*Excerpt*
========================================================================

“It took me years to get pregnant after getting a pituitary tumor removed”. When I became pregnant with a son, God spoke to me and told he was going to do “great things” Linda Lary solemnly recalls.
Linda describes her son Michael as a Christian boy who loved The Lord. He was an overachiever who participated in every sport, and was one step away from becoming an Eagle Scout. He joined the National Guard in hopes of becoming an officer through college. He loved hunting and fishing and was an avid sportsman. Beginning his senior year in high school, he was chosen All Star-All State in football. Upon graduation from high school he was accepted into the University of Mississippi (Ole Miss). At Ole Miss he began his degree in Exercise Physiology hoping to then get accepted into Physical Therapy School.
When Michael started Ole Miss, a concerned friend told his mother he was smoking pot. We started to notice him not coming home much, always telling us he was so busy with his National Guard and a fraternity he had joined.
Later that same freshman year he contracted Meningitis which affected the lining of his brain and spine. He was in the hospital for several days and given constant pain relief shots. Unbeknownst to his parents he was sent home with 60 Percocet’s. “We never thought to be concerned about a prescription the doctor gave him,” recalls Linda. “Back then it just seemed normal to receive large quantities of pain meds for everything.”
Michael’s behavior became very different. He quit coming home and began giving excuses as to why he could not come home. He would come to family events late and leave soon after. His hobbies of hunting and fishing diminished greatly. All these things happened gradually. He would be sick on holiday’s and always have an excuse why. We later found out he was in withdrawals, but we had no idea because it mimics the stomach flu. He began telling us he was addicted to marijuana to explain needing money often and told us how he struggled with that drug. “On numerous occasions Michael asked me for money, and I gave it to him,” remembers Linda regretfully. She would put money into his account, instead of paying the bill because she believed him. Linda also thought if she stopped giving him money, he would get desperate and begin selling marijuana to feed his habit.
Upon graduation from college Michael informed his family he didn’t want to become a physical therapist. The family was in shock because he had always wanted to help others somehow in a profession. He became a salesman instead, and he always felt people looked down on him because he did not do more with his life.
One day Linda received a call from Michael; he was crying and terribly upset. He told her that a friend had died from a heroin overdose. She tried to comfort him but did not understand why he was so upset. Next, Michael showed up at the house and confided in his parents that he, too, was addicted to heroin. Linda and her husband were shocked and had no idea what to do from there.
Michael moved back home with the intentions to get away from friends, live at home and get better. His parents prayed and prayed on what to do. Because they lived in a small town, they did not feel comfortable reaching out for help. Unfortunately, “home” did not work. Michael continued to use drugs. He contemplated suicide many times and told his parents he wanted to die because he had let them down.
One day Linda told Michael he needed to get help and he went to treatment. He left after 5 weeks. His mother was advised from the counselor to do tough love and not allow Michael to stay at home while using drugs. He overdosed that night and ended up in ICU. Now everyone in his hometown would know his terrible secret. He was so ashamed and humiliated.
Michael did go to another rehab after the overdose, and was able to stay sober for 5 months, but eventually relapsed with a friend after smoking marijuana.

========================================================================

*Record excerpts*
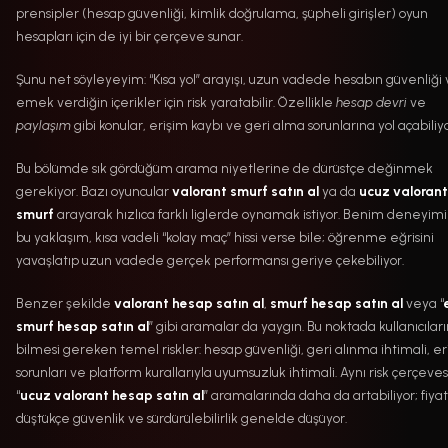
prensipler (hesap güvenliği, kimlik doğrulama, şüpheli girişler) oyun
hesapları için de iyi bir çerçeve sunar.
Şunu net söyleyeyim: “Kısa yol” arayışı, uzun vadede hesabın güvenliği
emek verdiğin içerikler için risk yaratabilir. Özellikle
hesap devri
ve
paylaşım
gibi konular, erişim kaybı ve geri alma sorunlarına yol açabiliyo
Bu bölümde sık gördüğüm arama niyetlerine de dürüstçe değinmek
gerekiyor. Bazı oyuncular
valorant smurf satın al
ya da
ucuz valorant
smurf
arayarak hızlıca farklı liglerde oynamak istiyor. Benim deneyi
bu yaklaşım, kısa vadeli “kolay maç” hissi verse bile; öğrenme eğrisini
yavaşlatıp uzun vadede gerçek performansı geriye çekebiliyor.
Benzer şekilde
valorant hesap satın al
,
smurf hesap satın al
veya “
smurf hesap satın al
” gibi aramalar da yaygın. Bu noktada kullanıcılar
bilmesi gereken temel riskler: hesap güvenliği, geri alınma ihtimali, er
sorunları ve platform kurallarıyla uyumsuzluk ihtimali. Aynı risk çerçeves
“
ucuz valorant hesap satın al
” aramalarında daha da artabiliyor; fiyat
düştükçe güvenlik ve sürdürülebilirlik genelde düşüyor.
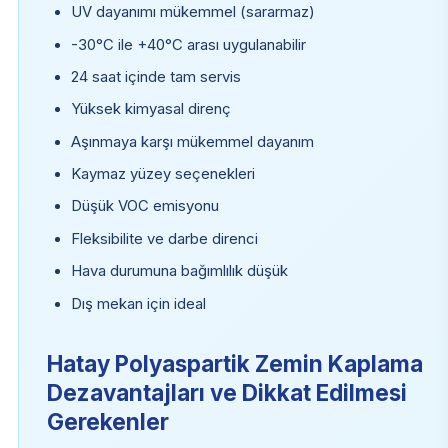
UV dayanımı mükemmel (sararmaz)
-30°C ile +40°C arası uygulanabilir
24 saat içinde tam servis
Yüksek kimyasal direnç
Aşınmaya karşı mükemmel dayanım
Kaymaz yüzey seçenekleri
Düşük VOC emisyonu
Fleksibilite ve darbe direnci
Hava durumuna bağımlılık düşük
Dış mekan için ideal
Hatay Polyaspartik Zemin Kaplama
Dezavantajları ve Dikkat Edilmesi
Gerekenler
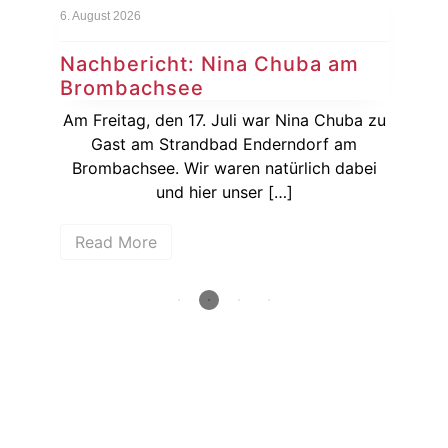
s
6. August 2026
5. Au
Nachbericht: Nina Chuba am
Ge
Brombachsee
Di
Am Freitag, den 17. Juli war Nina Chuba zu
Köl
Gast am Strandbad Enderndorf am
Li
Brombachsee. Wir waren natürlich dabei
und hier unser […]
R
Read More
How deep is your love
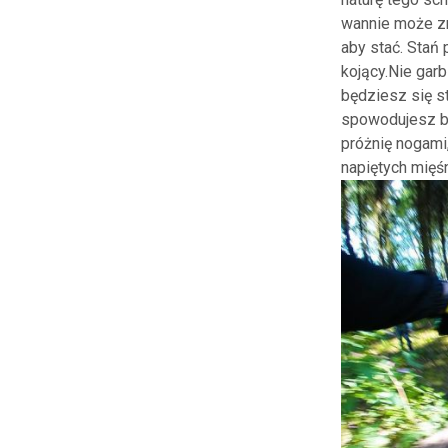
wannie może zra
aby stać. Stań
kojący.Nie gar
będziesz się s
spowodujesz bó
próżnię nogami
napiętych mięś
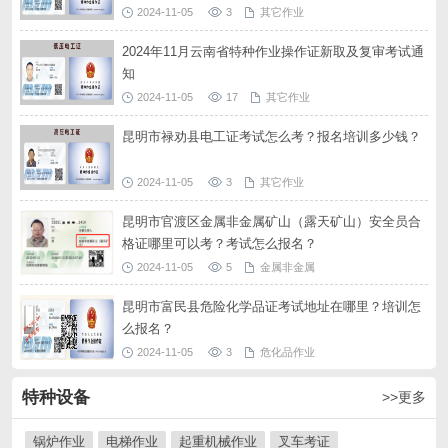
2024-11-05
3
其它作业
2024年11月云南省特种作业操作证新取及复审考试通
知
2024-11-05
17
其它作业
昆明市禄劝县电工证考试怎么考？报名培训多少钱？
2024-11-05
3
其它作业
昆明市官渡区金属非金属矿山（露天矿山）安全员合
格证哪里可以考？考试怎么报名？
2024-11-05
5
金属非金属
昆明市富民县危险化学品证考试地址在哪里？培训怎
么报名？
2024-11-05
3
危化品作业
特种设备
>>更多
锅炉作业
电梯作业
起重机械作业
叉车考证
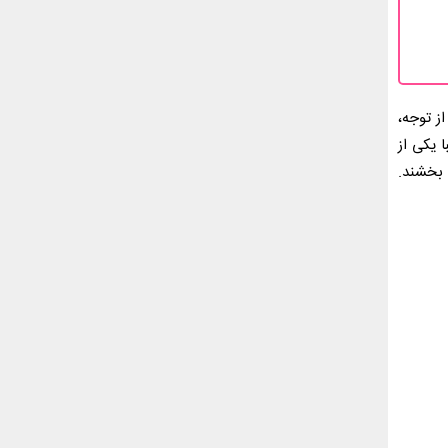
ز توجه،
 یکی از
 بخشند.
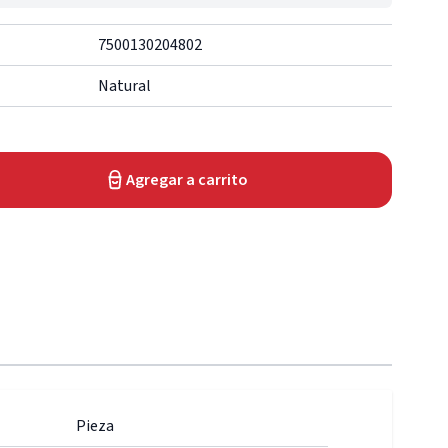
7500130204802
Natural
Agregar a carrito
Pieza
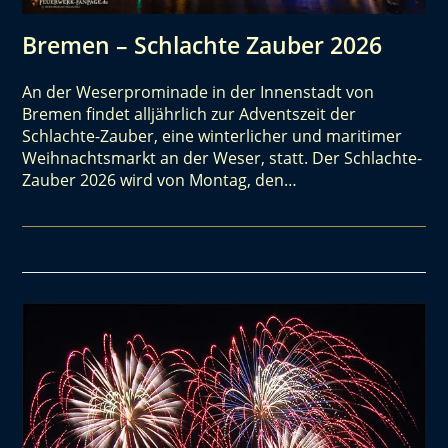
Bremen – Schlachte Zauber 2026
An der Weserprominade in der Innenstadt von
Bremen findet alljährlich zur Adventszeit der
Schlachte-Zauber, eine winterlicher und maritimer
Weihnachtsmarkt an der Weser, statt. Der Schlachte-
Zauber 2026 wird von Montag, den…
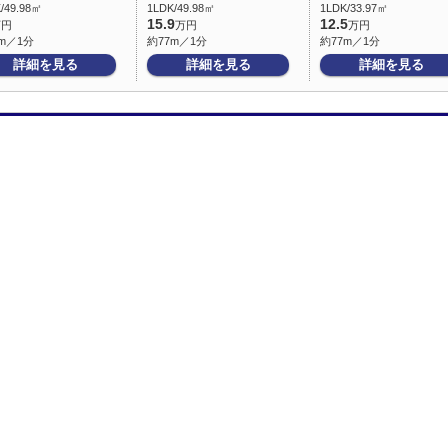
/49.98㎡
1LDK/49.98㎡
1LDK/33.97㎡
15.9
12.5
万円
万円
万円
m／1分
約77m／1分
約77m／1分
詳細を見る
詳細を見る
詳細を見る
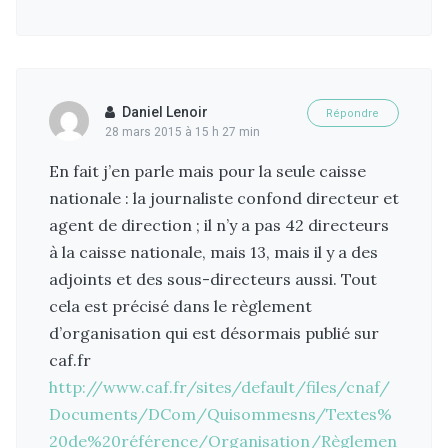
Daniel Lenoir
Répondre
28 mars 2015 à 15 h 27 min
En fait j’en parle mais pour la seule caisse
nationale : la journaliste confond directeur et
agent de direction ; il n’y a pas 42 directeurs
à la caisse nationale, mais 13, mais il y a des
adjoints et des sous-directeurs aussi. Tout
cela est précisé dans le règlement
d’organisation qui est désormais publié sur
caf.fr
http://www.caf.fr/sites/default/files/cnaf/
Documents/DCom/Quisommesns/Textes%
20de%20référence/Organisation/Règlemen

========================================================================

*Activity*
Reproduce word for word the part of the text about Michael's addiction between "One day Linda received" and "do from there.", inclusive.

*Result of the task*
One day Linda received a call from Michael; he was crying and terribly upset. He told her that a friend had died from a heroin overdose. She tried to comfort him but did not understand why he was so upset. Next, Michael showed up at the house and confided in his parents that he, too, was addicted to heroin. Linda and her husband were shocked and had no idea what to do from there.